Malala's father: "She will rise again"

Last Updated 10:44 a.m. ET

BIRMINGHAM, England Malala Yousufzai, the Pakistani girl who was shot in the head for defying the Taliban, is recovering "with encouraging speed," according to her father.

Malala is recovering at the Queen Elizabeth Hospital in Birmingham, where she was flown for treatment and protection from Taliban threats after she was shot on Oct. 9.

Her father, Ziauddin Yousufzai, flew to the U.K. to be by her side. He said Friday he had feared he would need to prepare for a funeral and called her recovery a "miracle."

"They wanted to kill her. But she fell temporarily. She will rise again. She will stand again. She can stand now," he said.

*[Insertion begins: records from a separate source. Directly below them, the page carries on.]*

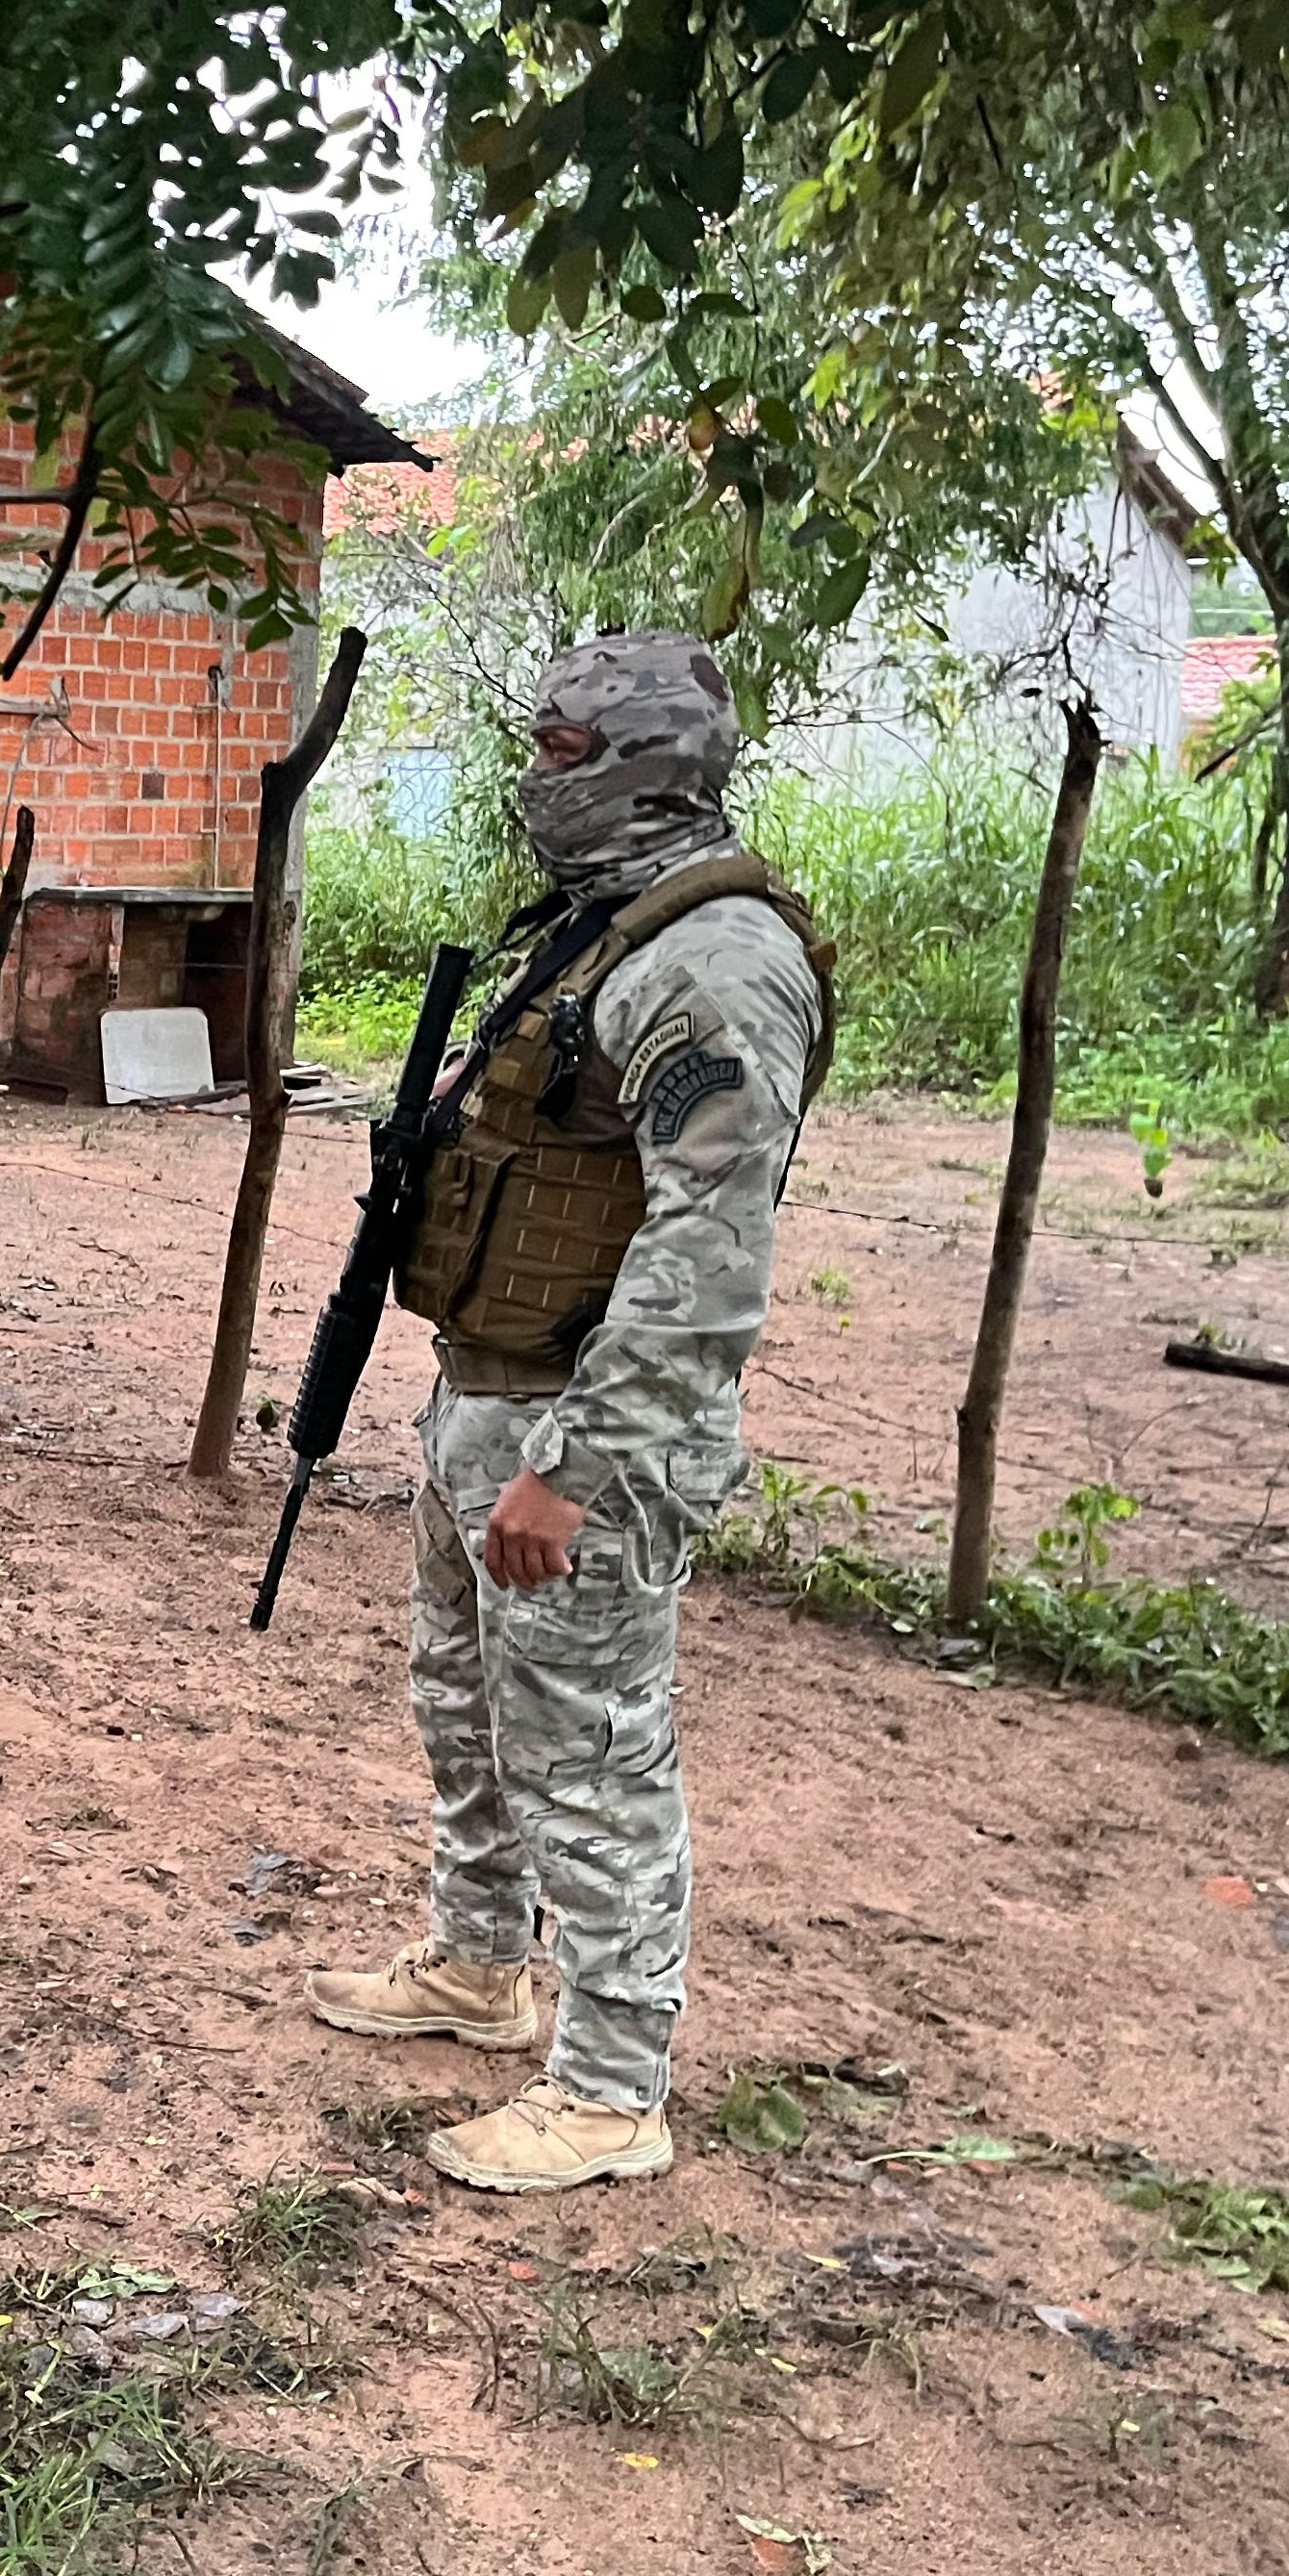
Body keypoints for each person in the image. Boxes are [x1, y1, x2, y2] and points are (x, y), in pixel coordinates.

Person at [304, 631, 833, 2194]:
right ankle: (480, 1964)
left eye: (562, 750)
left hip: (582, 1435)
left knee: (592, 1749)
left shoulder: (714, 960)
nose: (537, 780)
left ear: (640, 764)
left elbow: (705, 1251)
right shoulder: (598, 933)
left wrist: (580, 1471)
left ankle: (612, 2082)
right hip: (495, 1393)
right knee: (466, 1704)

"I can say that she got the right treatment, at the right place, at the right time."He also expressed gratitude for prayers and well-wishes received from all over the world. "An attacker - who could be called the agent of Satan - he attacked, but after that I found angels at my side, everywhere all around me, until this time in this place," Ziauddin Yousufzai said.

"Everyone, everyone, across the world, they condemned the attack in strong words and they prayed for my daughter, who is not only my daughter, she is the daughter of everybody, the sister of everybody."

Video showed Malala in her hospital bed surrounded by her father, mother and two brothers.

"I love her and last night when we met her there were tears in our eyes out of happiness," Ziauddin Yousufzai said Friday. "We all cried a little bit."

The hospital has been publishing updates on Malala's condition. Staff say she has made what they call a dramatic recovery, considering what she has been through.

Dr. David Rosser, who is treating Malala, said Friday the girl is making very good progress. "All the signs of infection are now gone, we're pleased to say. Really we're very much in a phase of her care which is about recovery, both physical and psychological."

Rosser said the girl has been tired from hearing and vision tests. "That's just to make sure that we're not missing anything," he said. "Obviously with the bullet being close to both ear and eye we're keen to make sure there's no deficit we haven't noticed."

She was airlifted to a hospital in Britain on Oct. 15. The Taliban have vowed to kill her, raising questions about whether it would be safe for her to return but her father rejected reports the family might seek asylum abroad.

Since she was shot, Malala has become a hero both at home and internationally, although her work in speaking out against Taliban atrocities and advocating for girls' education has long been respected and known beyond her native Swat Valley.